◆ PROBLEM TO SOLVE: Each line below should be retyped exactly, with no pictures.

◆ SOURCE MATERIAL:
-.-.-

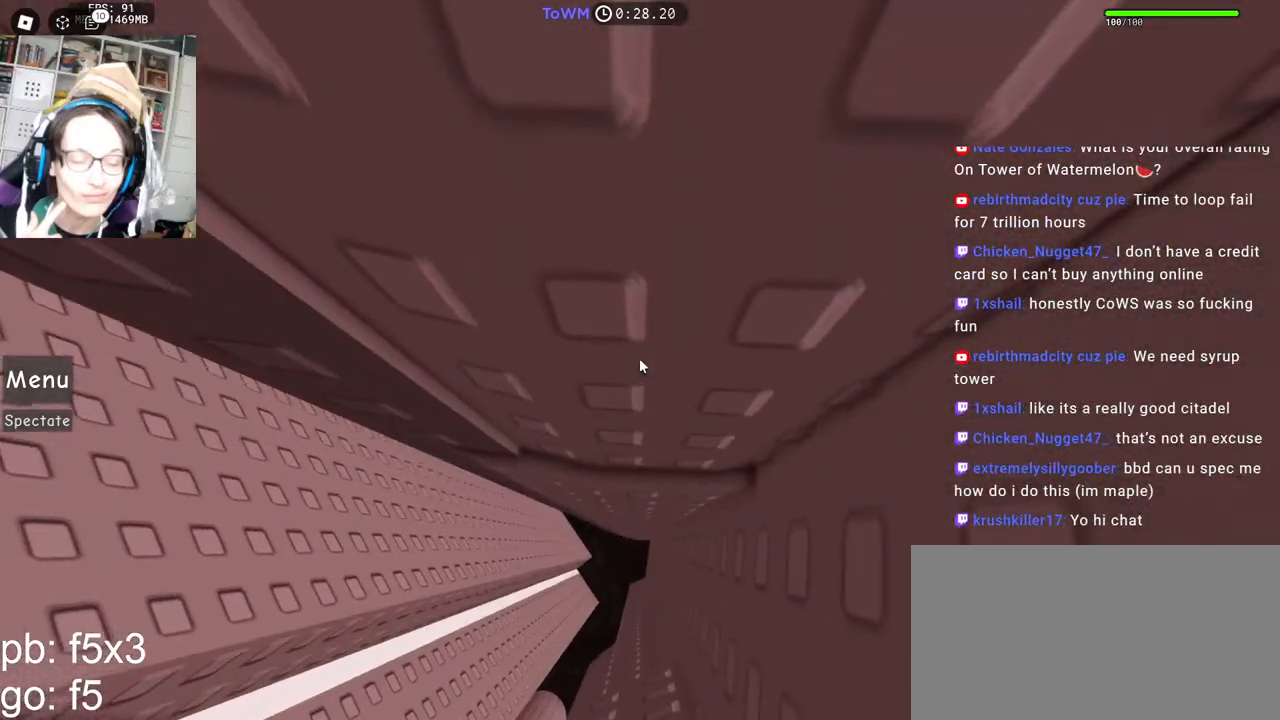
{"keys": [], "mouse": ["right"], "events": [[167, "d", "up"], [167, "w", "up"], [283, "mouse_wheel", "down"], [400, "mouse_wheel", "up"]]}
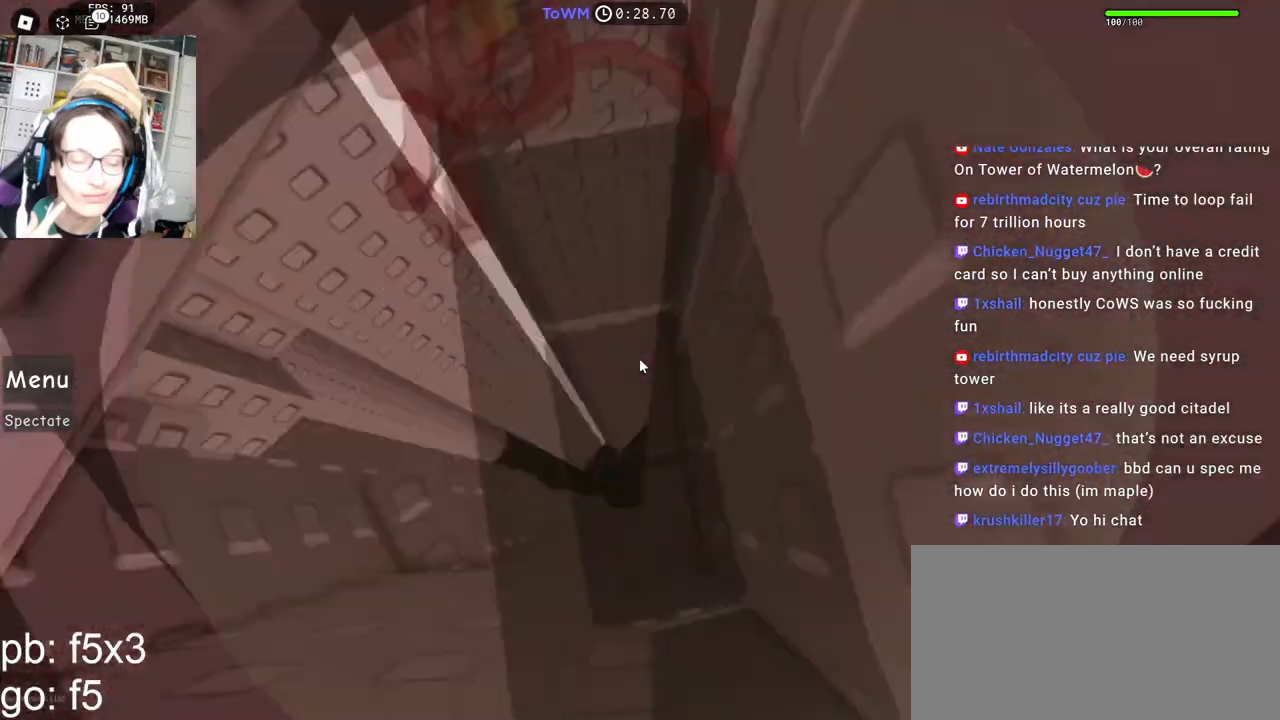
{"keys": ["a"], "mouse": ["right"], "events": [[200, "a", "down"], [317, "mouse_wheel", "down"], [350, "mouse_wheel", "up"]]}
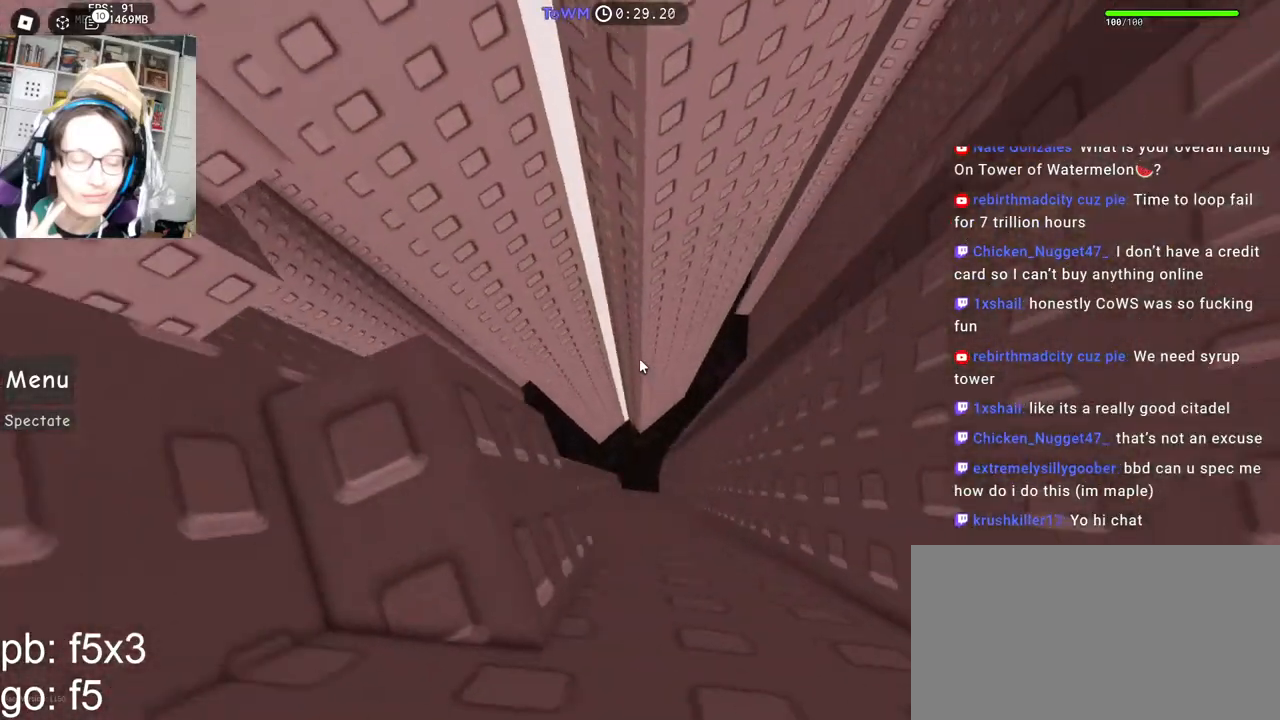
{"keys": ["w"], "mouse": ["right"], "events": [[117, "w", "down"], [183, "a", "up"], [217, "w", "up"], [450, "w", "down"], [467, "a", "down"], [467, "d", "down"], [500, "a", "up"], [500, "d", "up"]]}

-.-.-

◆ RESULT OF THE TASK:
{"keys": [], "mouse": ["right"], "events": [[167, "d", "up"], [167, "w", "up"], [283, "mouse_wheel", "down"], [400, "mouse_wheel", "up"]]}
{"keys": ["a"], "mouse": ["right"], "events": [[200, "a", "down"], [317, "mouse_wheel", "down"], [350, "mouse_wheel", "up"]]}
{"keys": ["w"], "mouse": ["right"], "events": [[117, "w", "down"], [183, "a", "up"], [217, "w", "up"], [450, "w", "down"], [467, "a", "down"], [467, "d", "down"], [500, "a", "up"], [500, "d", "up"]]}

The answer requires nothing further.